Zuerst sei es ihm unangenehm gewesen, in seiner Wahlheimat Deutschland um Geld und Hilfe für Ghana zu bitten. „Doch als ich einmal deutsche Kinder gesehen habe, die für Kinder auf dem afrikanischen Kontinent Geld sammelten, hat es bei mir ‚Klick‘ gemacht. Da wurde mir schlagartig klar: Wenn die das tun, muss ich das erst recht versuchen. Auf einmal schämte ich mich nicht mehr dafür.“
Seine Königswürde half ihm später, auch zu Botschaften und Politikern Kontakte zu knüpfen. Helmut Kohl, der ebenfalls in Ludwigshafen lebte, nannte Bansah immer „meinen schwarzen Freund.“ Darüber lacht der König: „Natürlich war das doppeldeutig. Denn schwarze Freunde hatte er ja auch in der CDU.“
Aktuell steht er im engen Kontakt mit der deutschen Botschaft, da er Geld für ein Ausbildungszentrum für Jugendliche in Hohoe sammelt. „Bildung ist die Voraussetzung dafür, auf eigenen Beinen zu stehen“, weiß Cephas Bansah. Deshalb will er dieses Zentrum unbedingt verwirklichen. Dort sollen einfache Ausbildungen angeboten werden: ob Näher, Schlosser, Schmied, Dreher oder KfZ-Mechaniker. Für Männer und Frauen gleichermaßen.

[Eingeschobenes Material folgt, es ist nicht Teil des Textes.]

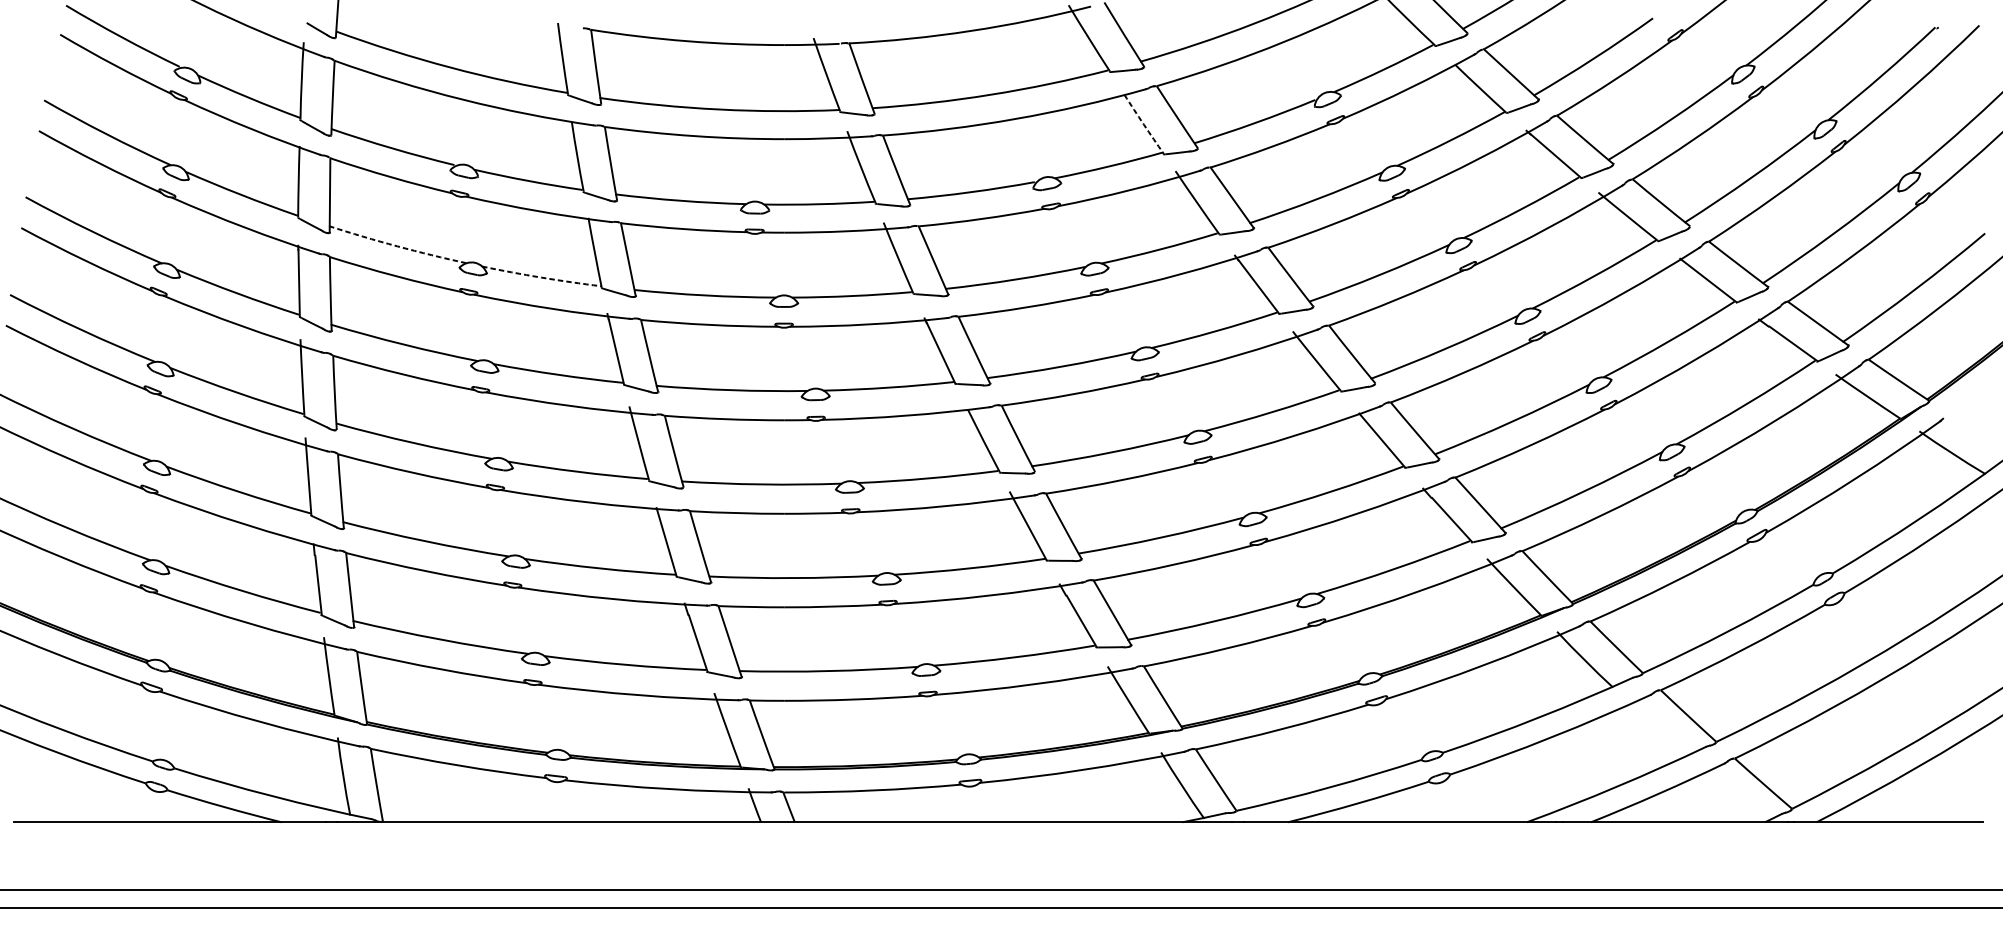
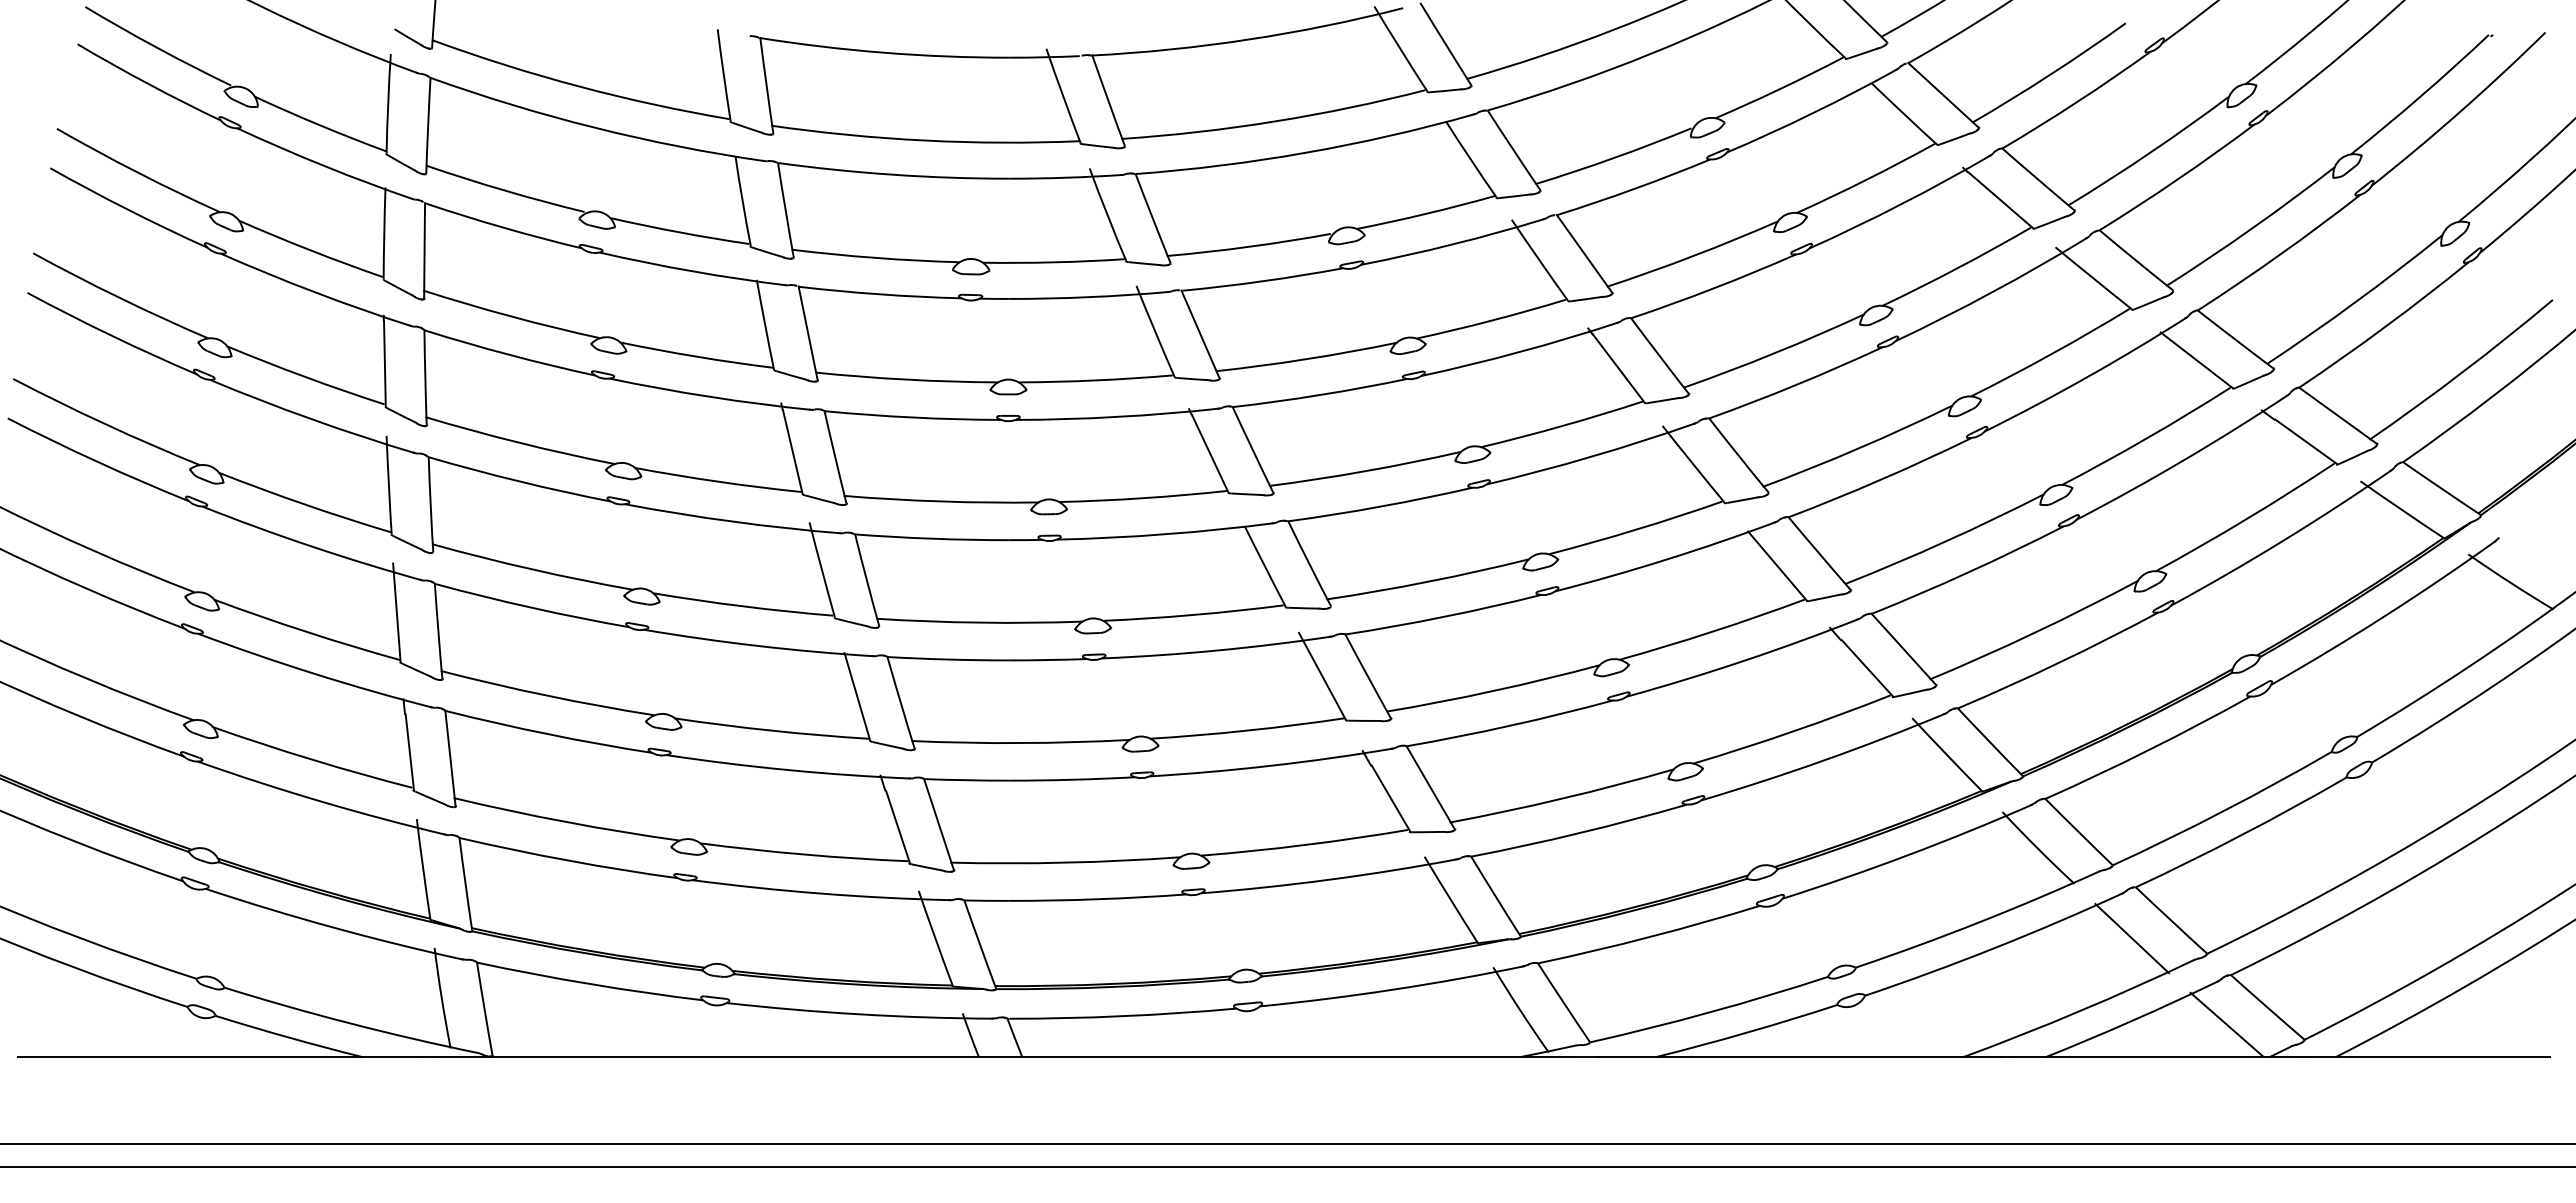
arc: (1144, 124) -> (1471, 159), dashed -> solid
arc: (397, 246) -> (511, 316), dashed -> solid
arc: (541, 277) -> (696, 356), dashed -> solid
line: (1658, 730) -> (2132, 938), added
line: (1731, 796) -> (2226, 1024), added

Ähnliche Ansätze verfolgen ja auch die Schwestern der heiligen Maria Magdalena Postel in ihren Ausbildungszentren, beispielweise in den sozialen Zentren am Stadtrand von Leme in Brasilien oder in Cochabamba in Bolivien.
Am Karfreitag hätte Cephas Bansah für sein Projekt in Ghana gerne Spende gesammelt. Da wollte er über sein Leben berichten und darüber, wie er als König dient – ganz nach einem Sprichwort aus Ghana: Arm und Reich benutzen im Urwald denselben Pfad. „Auch Jesus war König und Diener. Das hat damals Tabus gebrochen, Anstoß erregt und ihn ans Kreuz gebracht“, sagt Schwester Maria Ignatia.
Nun will sie den Kontakt zu König Bansah halten – und seine Majestät hat schon zugesagt, 2021 am Karfreitag ins Bergkloster zu kommen.